Avalos walked back toward the Jeep which was blocking his parking space.
Avalos took off his hat and the long sleeve shirt he was wearing over a tank top,
revealing numerous tattoos on his head, neck and arms. He placed his keys and a bag he
was carrying on top of the Jeep that was blocking his parking space. He walked toward
Soto. Soto observed that Avalos had “strong” shoulders and “was very aggressive
looking.”
Avalos stood right next to Soto, said, “‘Stay out of it,’” and pointed a silver
revolver at Soto’s face. Soto heard the revolver’s cylinder click. Soto felt “very
frightened.” He yelled, “‘No,’” turned his body, shut his eyes, and covered his face with
his arm.
Avalos pointed the gun at Parada. Parada shouted, “‘No, what are you gonna
do?’” Parada was afraid Avalos was going to shoot him right then. Avalos said,
“‘David, I have something for you.’” Avalos punched Parada in the face with his left
hand, while holding the gun in his right hand. Parada made a motion which caused
Avalos to drop the gun—Parada crossed his hands and pushed them outward, hitting the
gun with his hands. Avalos continued to punch Parada.

_ _ _ _ _ _ _

Tasks and exercises:
A. According to the parking-space account, what did Soto do right after he felt frightened? List each action.
B. From the parking-space account, copy word for word the passage that starts with "Avalos pointed the" and runs through "to punch Parada.".
The data that follow have nothing to do with the parking-space account.

_ _ _ _ _ _ _

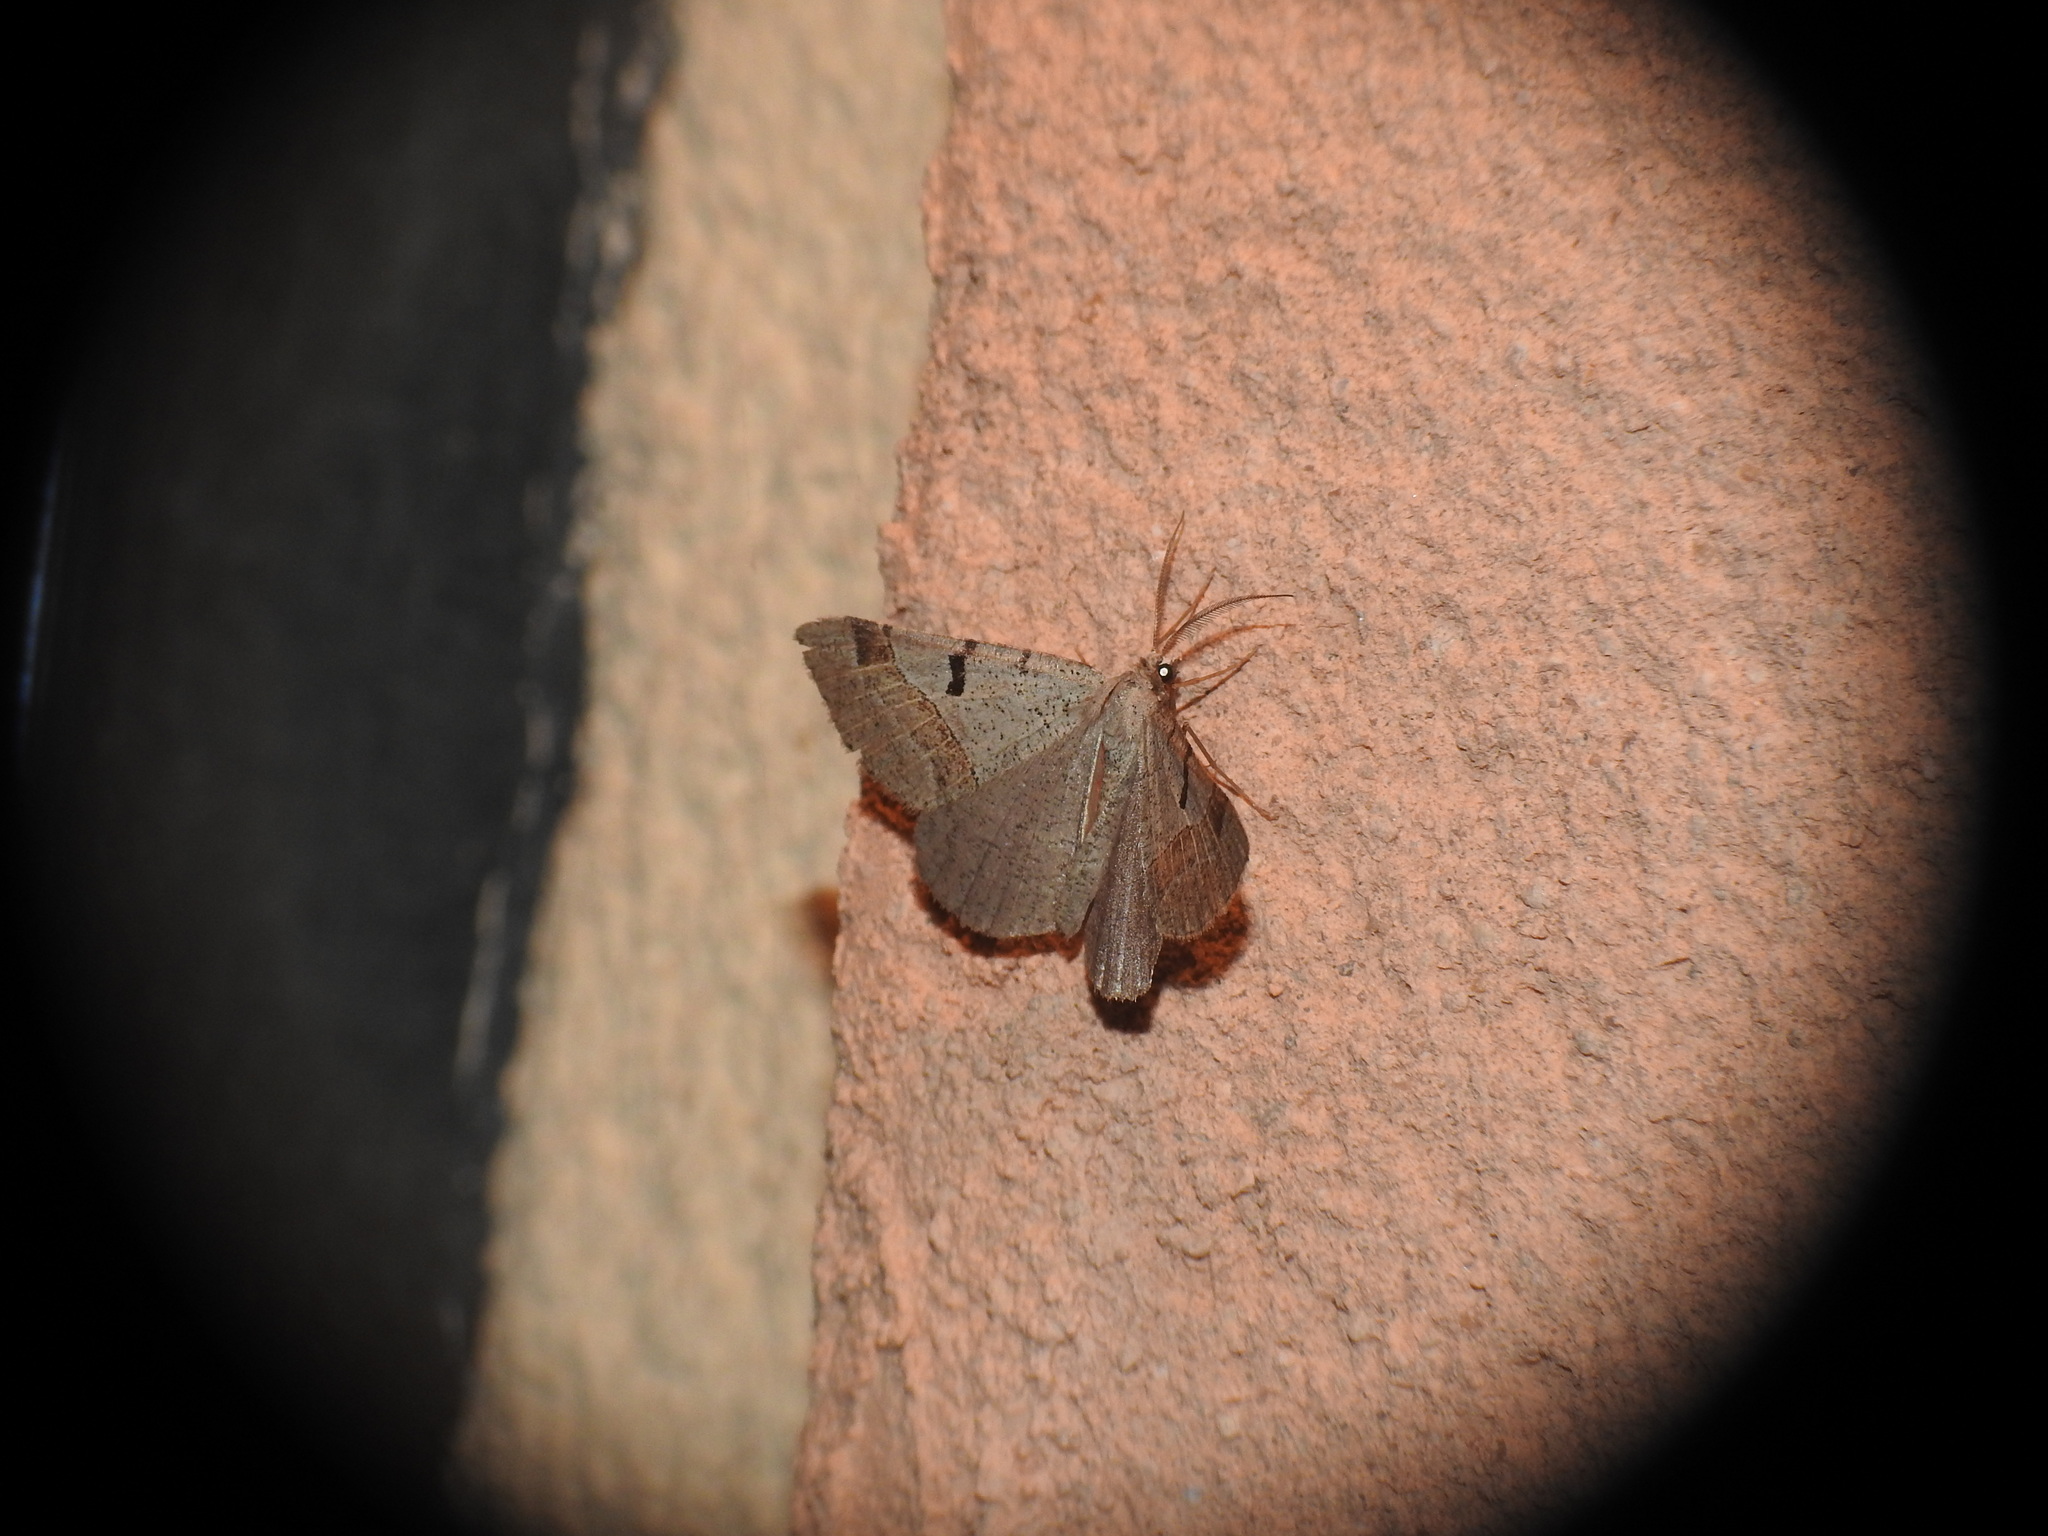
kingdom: Animalia
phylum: Arthropoda
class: Insecta
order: Lepidoptera
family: Geometridae
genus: Itame
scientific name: Itame vincularia
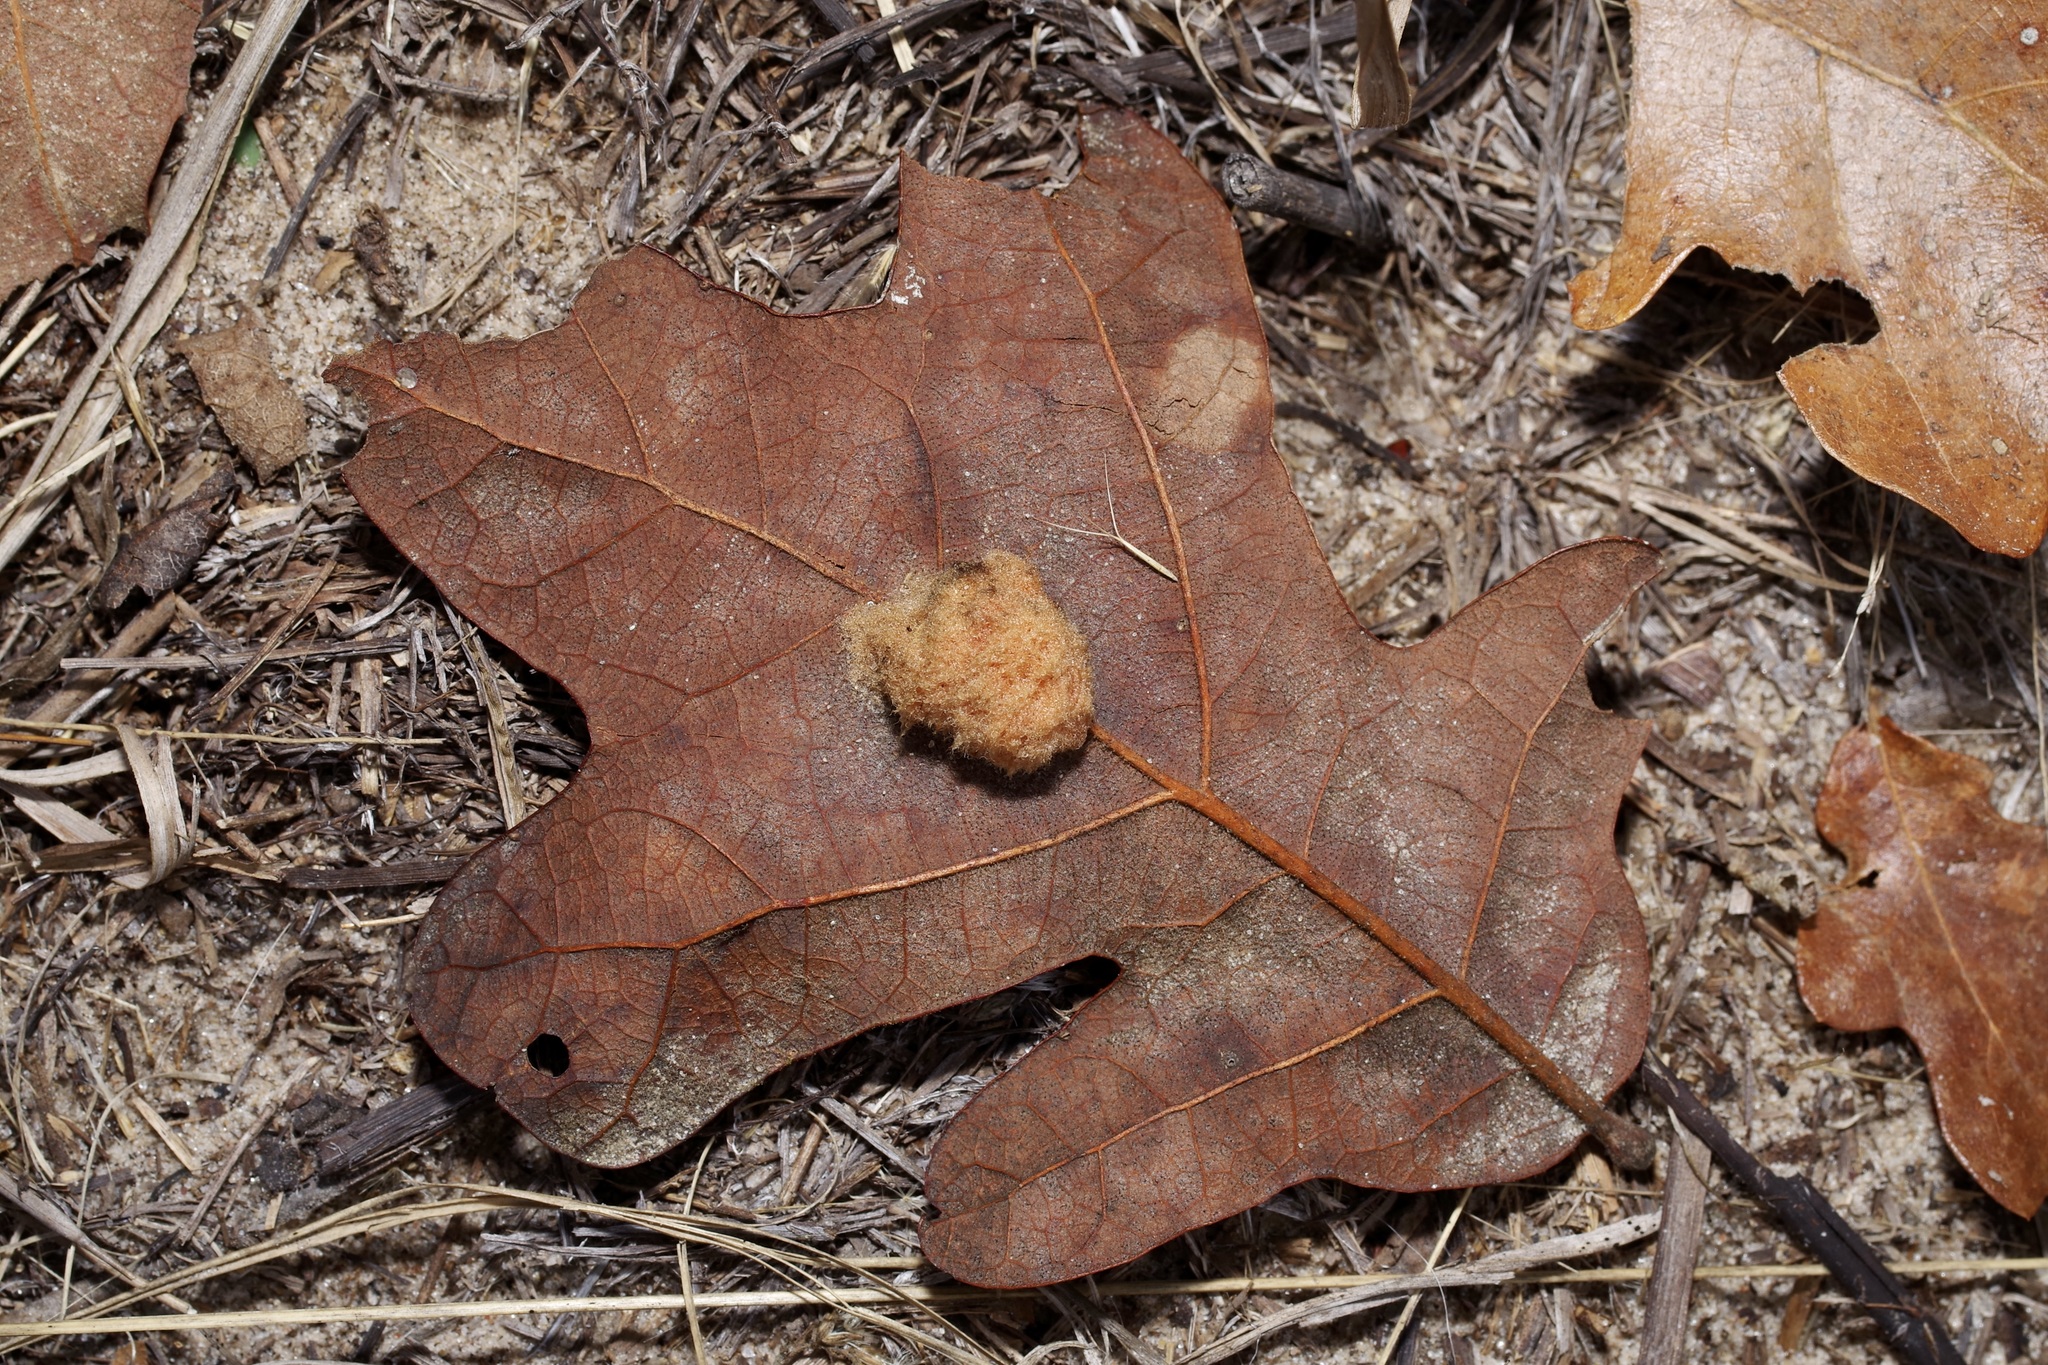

_ _ _ _ _ _ _

Answers for the exercise:
A.
- Yelled "No"
- Turned his body
- Shut his eyes
- Covered his face with his arm

B.
Avalos pointed the gun at Parada. Parada shouted, “‘No, what are you gonna
do?’” Parada was afraid Avalos was going to shoot him right then. Avalos said,
“‘David, I have something for you.’” Avalos punched Parada in the face with his left
hand, while holding the gun in his right hand. Parada made a motion which caused
Avalos to drop the gun—Parada crossed his hands and pushed them outward, hitting the
gun with his hands. Avalos continued to punch Parada.